▶ _Brief_: How many lines in the data that follows contain the word "linejoin"? Only that number is needed.
START Provided records
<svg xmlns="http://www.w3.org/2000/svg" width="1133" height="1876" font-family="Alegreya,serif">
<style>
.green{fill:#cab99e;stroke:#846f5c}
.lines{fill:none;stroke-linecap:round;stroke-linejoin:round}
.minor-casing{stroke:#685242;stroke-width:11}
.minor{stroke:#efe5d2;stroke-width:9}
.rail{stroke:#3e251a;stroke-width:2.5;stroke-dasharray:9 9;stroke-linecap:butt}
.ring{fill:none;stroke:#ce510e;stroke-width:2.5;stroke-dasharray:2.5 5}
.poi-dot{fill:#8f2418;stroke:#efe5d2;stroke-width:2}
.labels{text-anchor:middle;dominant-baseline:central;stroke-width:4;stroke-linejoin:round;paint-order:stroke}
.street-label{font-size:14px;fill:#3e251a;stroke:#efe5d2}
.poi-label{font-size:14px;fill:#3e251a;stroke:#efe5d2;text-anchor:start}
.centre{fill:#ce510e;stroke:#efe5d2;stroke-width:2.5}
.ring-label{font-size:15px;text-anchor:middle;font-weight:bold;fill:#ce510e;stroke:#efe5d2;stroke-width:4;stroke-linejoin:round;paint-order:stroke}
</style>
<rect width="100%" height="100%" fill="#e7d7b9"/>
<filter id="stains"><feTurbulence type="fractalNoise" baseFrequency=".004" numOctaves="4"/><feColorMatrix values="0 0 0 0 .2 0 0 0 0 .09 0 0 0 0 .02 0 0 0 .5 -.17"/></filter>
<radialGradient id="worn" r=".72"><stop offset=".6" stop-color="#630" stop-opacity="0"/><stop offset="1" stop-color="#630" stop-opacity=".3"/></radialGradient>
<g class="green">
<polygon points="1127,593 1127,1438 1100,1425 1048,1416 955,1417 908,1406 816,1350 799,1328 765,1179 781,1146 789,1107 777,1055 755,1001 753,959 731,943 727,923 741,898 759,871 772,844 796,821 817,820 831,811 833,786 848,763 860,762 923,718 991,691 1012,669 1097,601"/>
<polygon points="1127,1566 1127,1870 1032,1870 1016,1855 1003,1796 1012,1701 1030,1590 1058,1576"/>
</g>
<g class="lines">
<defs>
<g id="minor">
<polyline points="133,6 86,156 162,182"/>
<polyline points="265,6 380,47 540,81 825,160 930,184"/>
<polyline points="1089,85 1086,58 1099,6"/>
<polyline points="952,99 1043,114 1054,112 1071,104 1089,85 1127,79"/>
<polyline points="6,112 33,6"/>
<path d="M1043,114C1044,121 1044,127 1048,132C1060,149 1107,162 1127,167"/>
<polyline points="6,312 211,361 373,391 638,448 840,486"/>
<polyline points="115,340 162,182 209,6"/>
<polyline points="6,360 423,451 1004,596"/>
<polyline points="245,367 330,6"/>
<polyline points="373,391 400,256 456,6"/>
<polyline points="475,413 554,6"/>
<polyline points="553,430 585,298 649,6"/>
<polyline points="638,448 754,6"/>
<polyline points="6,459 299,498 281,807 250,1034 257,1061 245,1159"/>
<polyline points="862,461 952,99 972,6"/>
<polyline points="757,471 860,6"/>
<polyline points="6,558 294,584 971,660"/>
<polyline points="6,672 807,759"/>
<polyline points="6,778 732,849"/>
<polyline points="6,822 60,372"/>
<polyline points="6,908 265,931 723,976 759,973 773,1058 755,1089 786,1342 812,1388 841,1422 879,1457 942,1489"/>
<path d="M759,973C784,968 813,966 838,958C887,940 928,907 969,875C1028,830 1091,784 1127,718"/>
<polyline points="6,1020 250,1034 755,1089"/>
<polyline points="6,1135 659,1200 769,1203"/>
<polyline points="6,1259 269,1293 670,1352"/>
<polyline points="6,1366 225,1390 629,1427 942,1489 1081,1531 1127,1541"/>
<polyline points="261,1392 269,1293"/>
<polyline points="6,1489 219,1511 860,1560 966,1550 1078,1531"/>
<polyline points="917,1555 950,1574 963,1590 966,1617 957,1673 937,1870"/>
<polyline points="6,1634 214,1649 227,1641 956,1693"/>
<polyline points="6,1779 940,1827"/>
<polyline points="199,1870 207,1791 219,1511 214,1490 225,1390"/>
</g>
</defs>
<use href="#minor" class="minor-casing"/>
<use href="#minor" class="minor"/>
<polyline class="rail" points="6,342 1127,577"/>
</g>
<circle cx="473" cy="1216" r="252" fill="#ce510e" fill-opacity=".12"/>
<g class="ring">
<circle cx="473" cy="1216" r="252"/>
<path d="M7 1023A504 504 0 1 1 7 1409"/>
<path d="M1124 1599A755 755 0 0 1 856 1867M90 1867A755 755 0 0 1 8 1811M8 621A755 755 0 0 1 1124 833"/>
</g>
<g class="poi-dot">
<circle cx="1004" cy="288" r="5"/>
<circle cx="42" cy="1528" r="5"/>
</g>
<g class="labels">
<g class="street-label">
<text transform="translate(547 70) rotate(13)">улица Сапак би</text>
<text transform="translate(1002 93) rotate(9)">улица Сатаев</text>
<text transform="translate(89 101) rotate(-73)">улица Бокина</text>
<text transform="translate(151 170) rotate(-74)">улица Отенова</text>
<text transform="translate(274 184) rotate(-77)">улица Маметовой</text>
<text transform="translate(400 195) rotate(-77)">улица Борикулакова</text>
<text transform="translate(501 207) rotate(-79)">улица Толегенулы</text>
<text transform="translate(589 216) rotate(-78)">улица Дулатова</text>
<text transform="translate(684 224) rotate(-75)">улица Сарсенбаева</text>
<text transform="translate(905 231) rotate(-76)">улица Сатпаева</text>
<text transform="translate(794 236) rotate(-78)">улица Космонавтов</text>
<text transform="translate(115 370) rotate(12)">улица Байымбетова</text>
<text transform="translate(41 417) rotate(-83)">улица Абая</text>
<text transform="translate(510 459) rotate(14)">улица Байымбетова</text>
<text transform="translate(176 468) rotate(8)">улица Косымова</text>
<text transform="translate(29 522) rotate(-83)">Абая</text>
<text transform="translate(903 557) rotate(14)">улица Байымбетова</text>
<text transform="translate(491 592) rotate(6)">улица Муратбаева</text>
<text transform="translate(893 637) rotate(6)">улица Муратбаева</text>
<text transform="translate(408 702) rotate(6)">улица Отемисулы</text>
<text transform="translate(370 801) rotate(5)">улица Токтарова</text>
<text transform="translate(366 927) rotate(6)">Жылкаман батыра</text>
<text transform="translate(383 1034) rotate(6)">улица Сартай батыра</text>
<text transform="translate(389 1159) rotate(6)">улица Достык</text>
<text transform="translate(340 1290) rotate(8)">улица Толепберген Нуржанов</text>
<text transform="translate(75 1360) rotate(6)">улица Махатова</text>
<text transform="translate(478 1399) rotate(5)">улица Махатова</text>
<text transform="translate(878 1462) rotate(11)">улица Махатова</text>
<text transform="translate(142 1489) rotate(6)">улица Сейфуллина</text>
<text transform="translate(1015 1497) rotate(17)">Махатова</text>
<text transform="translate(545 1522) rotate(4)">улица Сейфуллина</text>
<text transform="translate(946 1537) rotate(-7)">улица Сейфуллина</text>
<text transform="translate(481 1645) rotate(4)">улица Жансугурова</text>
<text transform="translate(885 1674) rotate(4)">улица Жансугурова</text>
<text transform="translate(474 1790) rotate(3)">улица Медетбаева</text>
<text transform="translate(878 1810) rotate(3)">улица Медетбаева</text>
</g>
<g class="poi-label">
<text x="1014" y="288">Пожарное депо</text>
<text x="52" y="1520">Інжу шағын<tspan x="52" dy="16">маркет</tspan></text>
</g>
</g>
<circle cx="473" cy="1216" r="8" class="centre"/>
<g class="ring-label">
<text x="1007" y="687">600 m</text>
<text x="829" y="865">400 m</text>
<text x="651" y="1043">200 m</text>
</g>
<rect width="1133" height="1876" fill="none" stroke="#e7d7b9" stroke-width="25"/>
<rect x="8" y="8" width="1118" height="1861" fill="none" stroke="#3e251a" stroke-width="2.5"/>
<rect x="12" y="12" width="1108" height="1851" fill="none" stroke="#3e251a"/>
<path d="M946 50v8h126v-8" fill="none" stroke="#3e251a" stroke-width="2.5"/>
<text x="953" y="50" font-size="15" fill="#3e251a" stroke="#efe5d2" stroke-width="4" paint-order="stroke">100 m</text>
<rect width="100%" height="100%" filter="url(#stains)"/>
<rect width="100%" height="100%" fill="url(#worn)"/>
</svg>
END Provided records
▶ _Answer to this task_: 3